Text shown =>

--------------------------------------------------

Gilbert de Angulo was an Anglo-Norman knight, .

Biography
A son of Jocelyn de Angulo, 1st Baron of Navan, Gilbert held the barony of Machaire Gaileng (Morgallion and Ratoath). Upon his rebellion in 1195, all his lands were forfeited - given by Walter de Lacy to his brother, Hugh, about 1198 -  and Gilbert and his brothers Phillip and William outlawed.

Gilbert fled English jurisdiction and sought service with King Cathal Crobhdearg Ua Conchobair of Connacht. In return, Cathal granted him lands at Máenmaige, in western Uí Maine. Upon his pardon in 1206, King John of England confirmed him in lands granted by King Cathal and made him a grant of other lands. Brought back into John's favour, he assisted Cathal in the construction of Caeluisce, near Ballyshannon, in 1212. It was attacked and burned the following year, and Gilbert was killed during the attack.

Gilbert also appears to have held land in Uí Lomain and Cineal Fheicin/Muntir Mailfinnain. However, as all his lands were held by new owners subsequent to Richard Mor de Burgh's settlement of Connacht in the 1230s, it appears his family had by then died out in the male line.

Some of Gilbert's descendants altered the names from D'Angulo to Nangle, and the branch of the family which settled near Mallow, County Cork, further changed the name to Nagle. The surname "Costello" is derived from Gilbert's second son, Hostilo. As such, descendants of Costello became "MacCostello".

--------------------------------------------------

Data to examine =>

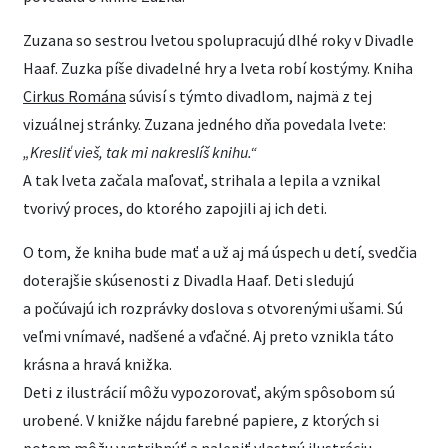
Zuzana so sestrou Ivetou spolupracujú dlhé roky v Divadle
Haaf. Zuzka píše divadelné hry a Iveta robí kostýmy. Kniha
Cirkus Romána
súvisí s týmto divadlom, najmä z tej
vizuálnej stránky. Zuzana jedného dňa povedala Ivete:
„Kresliť vieš, tak mi nakreslíš knihu.“
A tak Iveta začala maľovať, strihala a lepila a vznikal
tvorivý proces, do ktorého zapojili aj ich deti.
O tom, že kniha bude mať a už aj má úspech u detí, svedčia
doterajšie skúsenosti z Divadla Haaf. Deti sledujú
a počúvajú ich rozprávky doslova s otvorenými ušami. Sú
veľmi vnímavé, nadšené a vďačné. Aj preto vznikla táto
krásna a hravá knižka.
Deti z ilustrácií môžu vypozorovať, akým spôsobom sú
urobené. V knižke nájdu farebné papiere, z ktorých si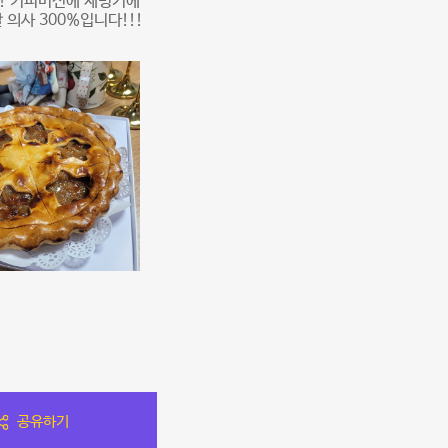
! 커피머신에 제빙기에
의사 300%입니다!!!
공유하기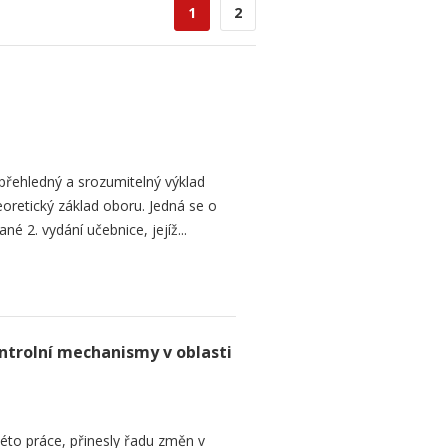
1
2
přehledný a srozumitelný výklad
oretický základ oboru. Jedná se o
né 2. vydání učebnice, jejíž...
ntrolní mechanismy v oblasti
této práce, přinesly řadu změn v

--------------------------------------------------

What this task involves => Transcribe the part of the Gilbert de Angulo text above that opens with the words "Gilbert also appears" and closes with "the male line.".

Response to the exercise =>
Gilbert also appears to have held land in Uí Lomain and Cineal Fheicin/Muntir Mailfinnain. However, as all his lands were held by new owners subsequent to Richard Mor de Burgh's settlement of Connacht in the 1230s, it appears his family had by then died out in the male line.